Their route that morning twisted and turned so often that by noon Garion was completely turned around. Despite the biting cold, the sky was overcast, a solid lead-gray. It seemed somehow as if the cold had frozen all color from the world. The sky was gray; the snow was a flat, dead white; and the tree trunks were starkly black. Even the rushing water in the streams they followed flowed black between snow-mounded banks. Belgarath moved confidently, pointing their direction as each succeeding valley intersected with another.
"Are you sure?" the shivering Silk asked him at one point. "We've been going upstream all day, now you say we go down."
"We'll hit another valley in a few miles. Trust me, Silk. I've been here before."
Silk pulled his heavy cloak tighter. "It's just that I get nervous on unfamiliar ground," he objected, looking at the dark water of the river they followed.
From far upstream came a strange sound, a kind of mindless hooting that was almost like laughter. Aunt Pol and Belgarath exchanged a quick look.
"What is it?" Garion asked.
"Rock-wolf," Belgarath answered shortly.
"It doesn't sound like a wolf."
"It isn't." The old man looked around warily. "They're scavengers for the most part and, if it's just a wild pack, they probably won't attack. It's too
early in the winter for them to be that desperate. If it's one of the packs that has been raised by the Eldrakyn, though, we're in for trouble." He stood up in his stirrups to look ahead. "Let's pick up the pace a bit," he called to Mandorallen, "and keep your eyes open."
Mandorallen, his armor glittering with frost, glanced back, nodded, and moved out at a trot, following the seething black water of the mountain river.
Behind them the shrill, yelping laughter grew louder.
"They're following us, father," Aunt Pol said.
"I can hear that." The old man began searching the sides of the valley with his eyes, his face creased with a worried frown. "You'd better have a look, Pol. I don't want any surprises."

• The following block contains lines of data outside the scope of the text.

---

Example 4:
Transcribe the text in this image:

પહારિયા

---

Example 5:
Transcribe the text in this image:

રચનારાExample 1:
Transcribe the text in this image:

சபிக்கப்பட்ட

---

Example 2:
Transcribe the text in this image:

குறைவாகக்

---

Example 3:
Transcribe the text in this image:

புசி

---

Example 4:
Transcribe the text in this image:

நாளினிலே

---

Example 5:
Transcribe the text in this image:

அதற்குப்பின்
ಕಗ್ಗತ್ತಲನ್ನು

Aunt Pol's eyes grew distant as she probed the thickly forested sides of the valley with her mind. After a moment, she gasped and then shuddered. "There's an Eldrak out there, father. He's watching us. His mind is a sewer."

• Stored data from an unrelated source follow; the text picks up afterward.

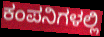
ಕಂಪನಿಗಳಲ್ಲಿ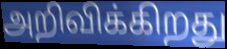
அறிவிக்கிறது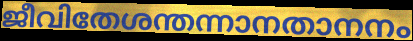
ജീവിതേശന്തന്നാനതാനനംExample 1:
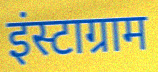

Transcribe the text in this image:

इंस्टाग्राम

"They always are," the old man replied. "Could you pick up his name?"
"Grul."
"That's what I was afraid of. I knew we were getting close to his range." He put his fingers to his lips and whistled sharply.

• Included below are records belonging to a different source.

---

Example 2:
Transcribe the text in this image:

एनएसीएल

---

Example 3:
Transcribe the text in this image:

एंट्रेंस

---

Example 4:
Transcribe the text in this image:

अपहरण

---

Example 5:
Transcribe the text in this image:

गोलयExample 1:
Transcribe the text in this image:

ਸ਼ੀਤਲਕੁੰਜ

Barak and Mandorallen halted to wait while the rest caught up with them. "We've got trouble," Belgarath told them all seriously. "There's an Eldrak out there with a pack of rock-wolves. He's watching us right now. It's only a question of time until he attacks."
"What's an Eldrak?" Silk asked.
"The Eldrakyn are related to Algroths and Trolls, but they're more intelligent - and much bigger."
"But only one?" Mandorallen asked.
"One's enough. I've met this one. His name is Grul. He's big, quick, and as cruel as a hook-pointed knife. He'll eat anything that moves, and he doesn't really care if it's dead or not before he starts to eat."